Copy every line of the data below exactly, leaving the pictures out of your answer.

*** Available data ***

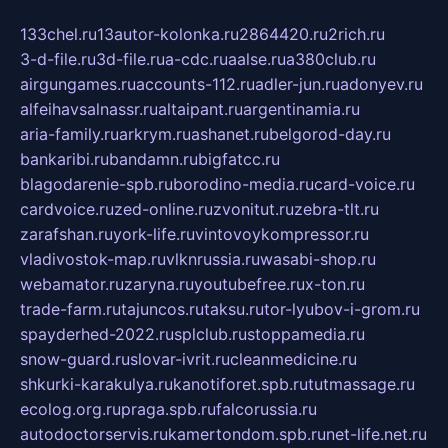
133chel.ru
13autor-kolonka.ru
2864420.ru
2rich.ru
3-d-file.ru
3d-file.ru
a-cdc.ru
aalse.ru
a380club.ru
airgungames.ru
accounts-112.ru
adler-jun.ru
adonyev.ru
alfeihavsalnassr.ru
altaipant.ru
argentinamia.ru
aria-family.ru
arkrym.ru
ashanet.ru
belgorod-day.ru
bankaribi.ru
bandamn.ru
bigfatcc.ru
blagodarenie-spb.ru
borodino-media.ru
card-voice.ru
cardvoice.ru
zed-online.ru
zvonitut.ru
zebra-tlt.ru
zarafshan.ru
york-life.ru
vintovoykompressor.ru
vladivostok-map.ru
vlknrussia.ru
wasabi-shop.ru
webamator.ru
zaryna.ru
youtubefree.ru
x-ton.ru
trade-farm.ru
tajuncos.ru
taksu.ru
tor-lyubov-i-grom.ru
spayderhed-2022.ru
splclub.ru
stoppamedia.ru
snow-guard.ru
slovar-ivrit.ru
cleanmedicine.ru
shkurki-karakulya.ru
kanotiforet.spb.ru
tutmassage.ru
ecolog.org.ru
praga.spb.ru
falcorussia.ru
autodoctorservis.ru
kamertondom.spb.ru
net-life.net.ru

*** End of Available data ***

## Your solution
133chel.ru
13autor-kolonka.ru
2864420.ru
2rich.ru
3-d-file.ru
3d-file.ru
a-cdc.ru
aalse.ru
a380club.ru
airgungames.ru
accounts-112.ru
adler-jun.ru
adonyev.ru
alfeihavsalnassr.ru
altaipant.ru
argentinamia.ru
aria-family.ru
arkrym.ru
ashanet.ru
belgorod-day.ru
bankaribi.ru
bandamn.ru
bigfatcc.ru
blagodarenie-spb.ru
borodino-media.ru
card-voice.ru
cardvoice.ru
zed-online.ru
zvonitut.ru
zebra-tlt.ru
zarafshan.ru
york-life.ru
vintovoykompressor.ru
vladivostok-map.ru
vlknrussia.ru
wasabi-shop.ru
webamator.ru
zaryna.ru
youtubefree.ru
x-ton.ru
trade-farm.ru
tajuncos.ru
taksu.ru
tor-lyubov-i-grom.ru
spayderhed-2022.ru
splclub.ru
stoppamedia.ru
snow-guard.ru
slovar-ivrit.ru
cleanmedicine.ru
shkurki-karakulya.ru
kanotiforet.spb.ru
tutmassage.ru
ecolog.org.ru
praga.spb.ru
falcorussia.ru
autodoctorservis.ru
kamertondom.spb.ru
net-life.net.ru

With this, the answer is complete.